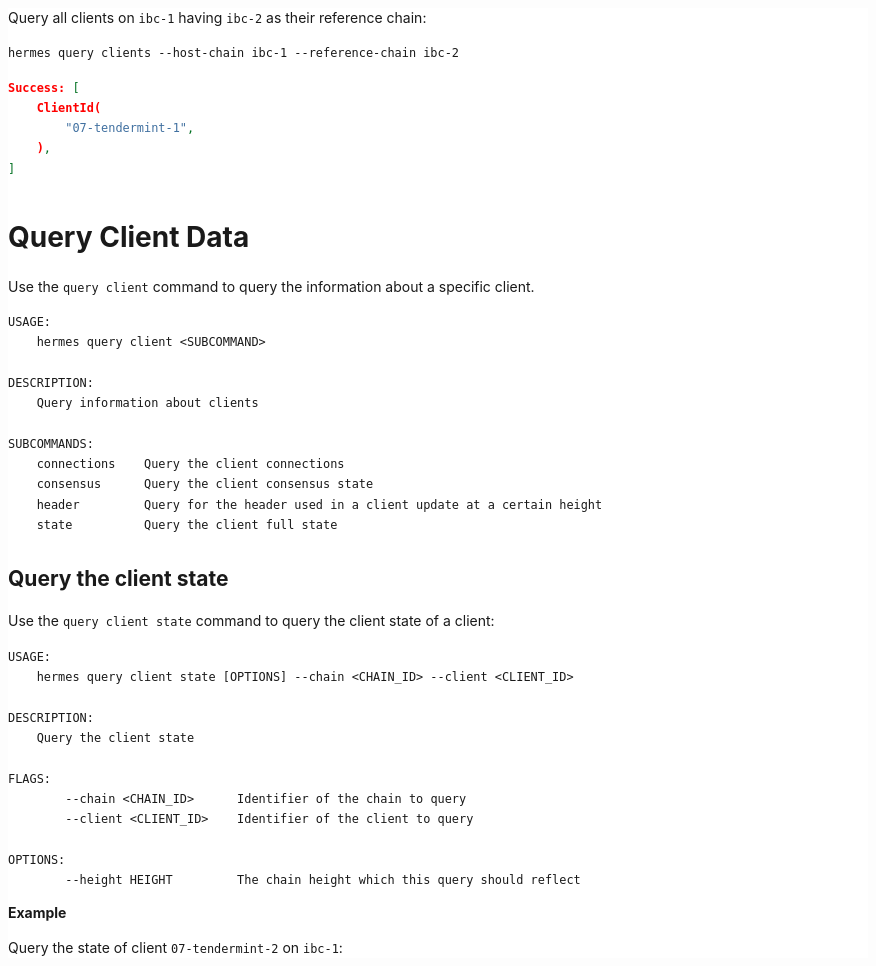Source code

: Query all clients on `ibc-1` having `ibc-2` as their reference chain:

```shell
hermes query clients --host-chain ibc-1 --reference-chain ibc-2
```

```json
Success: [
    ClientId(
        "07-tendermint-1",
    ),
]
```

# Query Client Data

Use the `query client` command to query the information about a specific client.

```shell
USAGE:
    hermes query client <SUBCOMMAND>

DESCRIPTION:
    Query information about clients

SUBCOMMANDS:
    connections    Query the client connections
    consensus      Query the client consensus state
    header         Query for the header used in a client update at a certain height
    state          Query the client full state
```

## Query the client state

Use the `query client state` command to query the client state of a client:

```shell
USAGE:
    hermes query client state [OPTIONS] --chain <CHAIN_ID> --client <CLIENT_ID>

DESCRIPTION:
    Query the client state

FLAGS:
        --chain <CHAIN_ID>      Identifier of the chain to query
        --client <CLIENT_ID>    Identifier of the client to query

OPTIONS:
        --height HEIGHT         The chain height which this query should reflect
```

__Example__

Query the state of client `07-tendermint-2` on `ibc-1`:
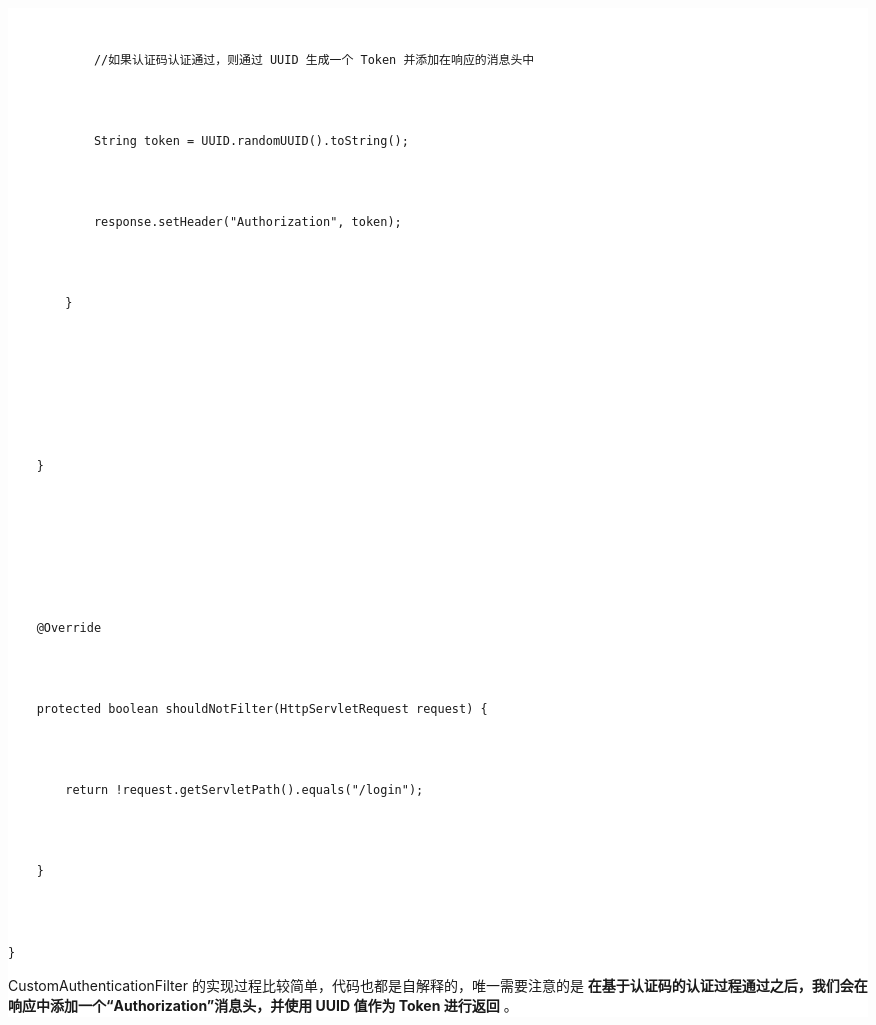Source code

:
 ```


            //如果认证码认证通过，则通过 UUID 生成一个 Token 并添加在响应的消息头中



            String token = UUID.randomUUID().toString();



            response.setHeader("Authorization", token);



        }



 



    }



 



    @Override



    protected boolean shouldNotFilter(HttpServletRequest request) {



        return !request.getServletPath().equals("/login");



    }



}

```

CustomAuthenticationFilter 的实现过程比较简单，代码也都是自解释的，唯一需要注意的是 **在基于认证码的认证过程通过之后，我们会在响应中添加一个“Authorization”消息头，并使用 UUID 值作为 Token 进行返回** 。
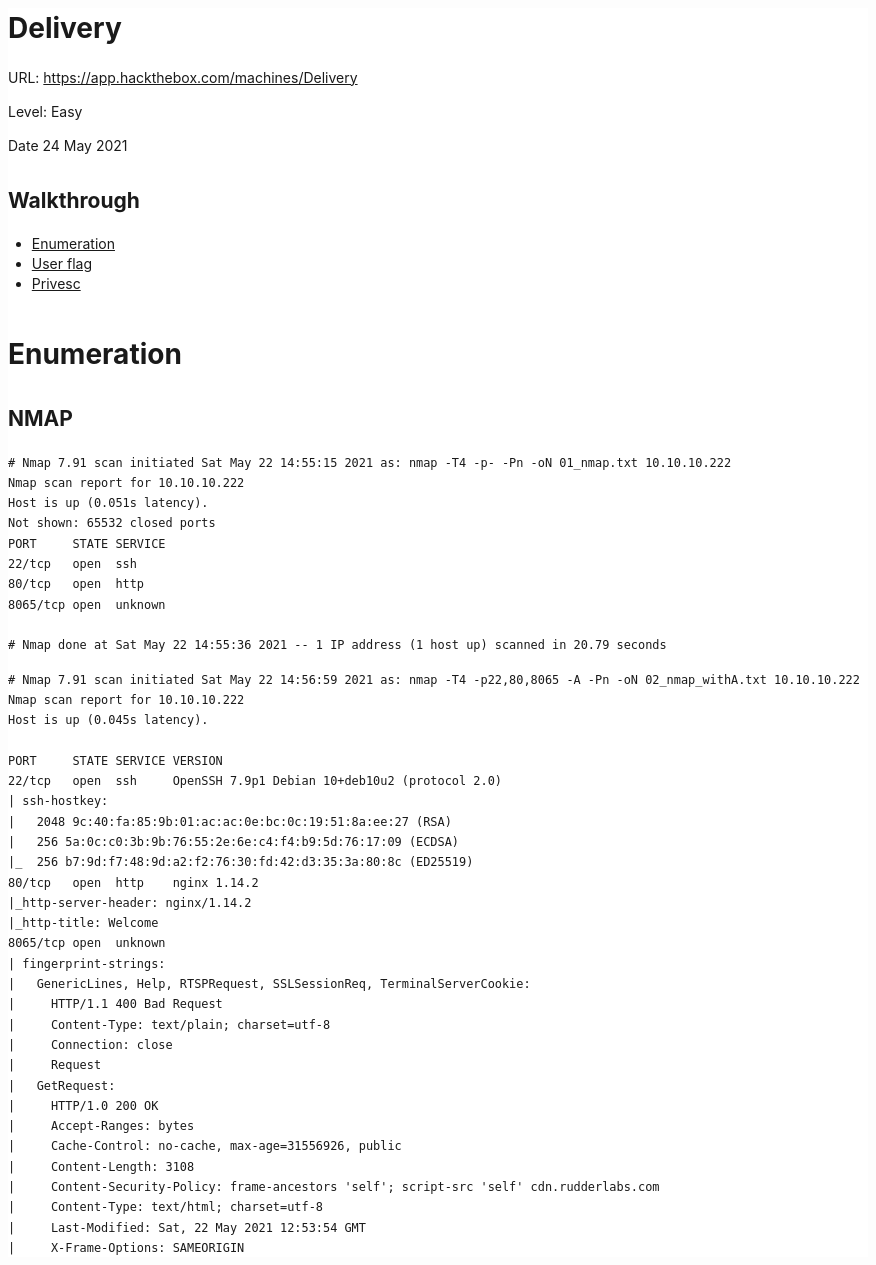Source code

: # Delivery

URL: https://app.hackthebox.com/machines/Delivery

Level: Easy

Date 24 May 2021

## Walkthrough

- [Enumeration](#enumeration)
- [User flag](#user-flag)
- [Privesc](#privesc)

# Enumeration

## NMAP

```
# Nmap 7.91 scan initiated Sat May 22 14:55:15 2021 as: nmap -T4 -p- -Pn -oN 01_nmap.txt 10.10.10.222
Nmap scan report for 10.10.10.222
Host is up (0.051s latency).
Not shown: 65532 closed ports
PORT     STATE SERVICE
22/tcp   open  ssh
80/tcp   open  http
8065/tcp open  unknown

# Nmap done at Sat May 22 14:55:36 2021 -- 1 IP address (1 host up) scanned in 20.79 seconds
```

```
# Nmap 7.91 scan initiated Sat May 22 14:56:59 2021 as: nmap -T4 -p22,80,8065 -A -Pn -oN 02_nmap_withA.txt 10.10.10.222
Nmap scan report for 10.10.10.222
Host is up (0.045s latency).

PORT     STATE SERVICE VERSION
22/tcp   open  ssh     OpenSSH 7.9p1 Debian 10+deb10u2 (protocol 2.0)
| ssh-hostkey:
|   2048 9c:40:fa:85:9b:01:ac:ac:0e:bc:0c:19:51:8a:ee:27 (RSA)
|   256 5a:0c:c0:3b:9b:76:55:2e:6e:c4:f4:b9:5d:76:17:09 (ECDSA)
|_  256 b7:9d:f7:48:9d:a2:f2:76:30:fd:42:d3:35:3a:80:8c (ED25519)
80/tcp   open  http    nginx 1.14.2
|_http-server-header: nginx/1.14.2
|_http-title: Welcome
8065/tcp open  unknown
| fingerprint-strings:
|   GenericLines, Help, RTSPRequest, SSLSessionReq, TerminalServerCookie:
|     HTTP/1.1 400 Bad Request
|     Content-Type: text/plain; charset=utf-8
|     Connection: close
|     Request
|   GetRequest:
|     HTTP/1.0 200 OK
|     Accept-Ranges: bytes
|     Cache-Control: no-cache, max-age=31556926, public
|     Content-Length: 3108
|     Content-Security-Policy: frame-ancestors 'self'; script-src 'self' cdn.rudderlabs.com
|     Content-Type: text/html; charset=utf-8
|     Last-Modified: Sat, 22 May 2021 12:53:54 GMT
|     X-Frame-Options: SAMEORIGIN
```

-- EXERCISE --
Would you write each entry out again exactly, omitting the images?

-- ANSWER TO THIS EXERCISE --
Source code

: Query all clients on `ibc-1` having `ibc-2` as their reference chain:

```shell
hermes query clients --host-chain ibc-1 --reference-chain ibc-2
```

```json
Success: [
    ClientId(
        "07-tendermint-1",
    ),
]
```

# Query Client Data

Use the `query client` command to query the information about a specific client.

```shell
USAGE:
    hermes query client <SUBCOMMAND>

DESCRIPTION:
    Query information about clients

SUBCOMMANDS:
    connections    Query the client connections
    consensus      Query the client consensus state
    header         Query for the header used in a client update at a certain height
    state          Query the client full state
```

## Query the client state

Use the `query client state` command to query the client state of a client:

```shell
USAGE:
    hermes query client state [OPTIONS] --chain <CHAIN_ID> --client <CLIENT_ID>

DESCRIPTION:
    Query the client state

FLAGS:
        --chain <CHAIN_ID>      Identifier of the chain to query
        --client <CLIENT_ID>    Identifier of the client to query

OPTIONS:
        --height HEIGHT         The chain height which this query should reflect
```

__Example__

Query the state of client `07-tendermint-2` on `ibc-1`:
Source code

:
 ```


            //如果认证码认证通过，则通过 UUID 生成一个 Token 并添加在响应的消息头中



            String token = UUID.randomUUID().toString();



            response.setHeader("Authorization", token);



        }



 



    }



 



    @Override



    protected boolean shouldNotFilter(HttpServletRequest request) {



        return !request.getServletPath().equals("/login");



    }



}

```

CustomAuthenticationFilter 的实现过程比较简单，代码也都是自解释的，唯一需要注意的是 **在基于认证码的认证过程通过之后，我们会在响应中添加一个“Authorization”消息头，并使用 UUID 值作为 Token 进行返回** 。
Source code

: # Delivery

URL: https://app.hackthebox.com/machines/Delivery

Level: Easy

Date 24 May 2021

## Walkthrough

- [Enumeration](#enumeration)
- [User flag](#user-flag)
- [Privesc](#privesc)

# Enumeration

## NMAP

```
# Nmap 7.91 scan initiated Sat May 22 14:55:15 2021 as: nmap -T4 -p- -Pn -oN 01_nmap.txt 10.10.10.222
Nmap scan report for 10.10.10.222
Host is up (0.051s latency).
Not shown: 65532 closed ports
PORT     STATE SERVICE
22/tcp   open  ssh
80/tcp   open  http
8065/tcp open  unknown

# Nmap done at Sat May 22 14:55:36 2021 -- 1 IP address (1 host up) scanned in 20.79 seconds
```

```
# Nmap 7.91 scan initiated Sat May 22 14:56:59 2021 as: nmap -T4 -p22,80,8065 -A -Pn -oN 02_nmap_withA.txt 10.10.10.222
Nmap scan report for 10.10.10.222
Host is up (0.045s latency).

PORT     STATE SERVICE VERSION
22/tcp   open  ssh     OpenSSH 7.9p1 Debian 10+deb10u2 (protocol 2.0)
| ssh-hostkey:
|   2048 9c:40:fa:85:9b:01:ac:ac:0e:bc:0c:19:51:8a:ee:27 (RSA)
|   256 5a:0c:c0:3b:9b:76:55:2e:6e:c4:f4:b9:5d:76:17:09 (ECDSA)
|_  256 b7:9d:f7:48:9d:a2:f2:76:30:fd:42:d3:35:3a:80:8c (ED25519)
80/tcp   open  http    nginx 1.14.2
|_http-server-header: nginx/1.14.2
|_http-title: Welcome
8065/tcp open  unknown
| fingerprint-strings:
|   GenericLines, Help, RTSPRequest, SSLSessionReq, TerminalServerCookie:
|     HTTP/1.1 400 Bad Request
|     Content-Type: text/plain; charset=utf-8
|     Connection: close
|     Request
|   GetRequest:
|     HTTP/1.0 200 OK
|     Accept-Ranges: bytes
|     Cache-Control: no-cache, max-age=31556926, public
|     Content-Length: 3108
|     Content-Security-Policy: frame-ancestors 'self'; script-src 'self' cdn.rudderlabs.com
|     Content-Type: text/html; charset=utf-8
|     Last-Modified: Sat, 22 May 2021 12:53:54 GMT
|     X-Frame-Options: SAMEORIGIN
```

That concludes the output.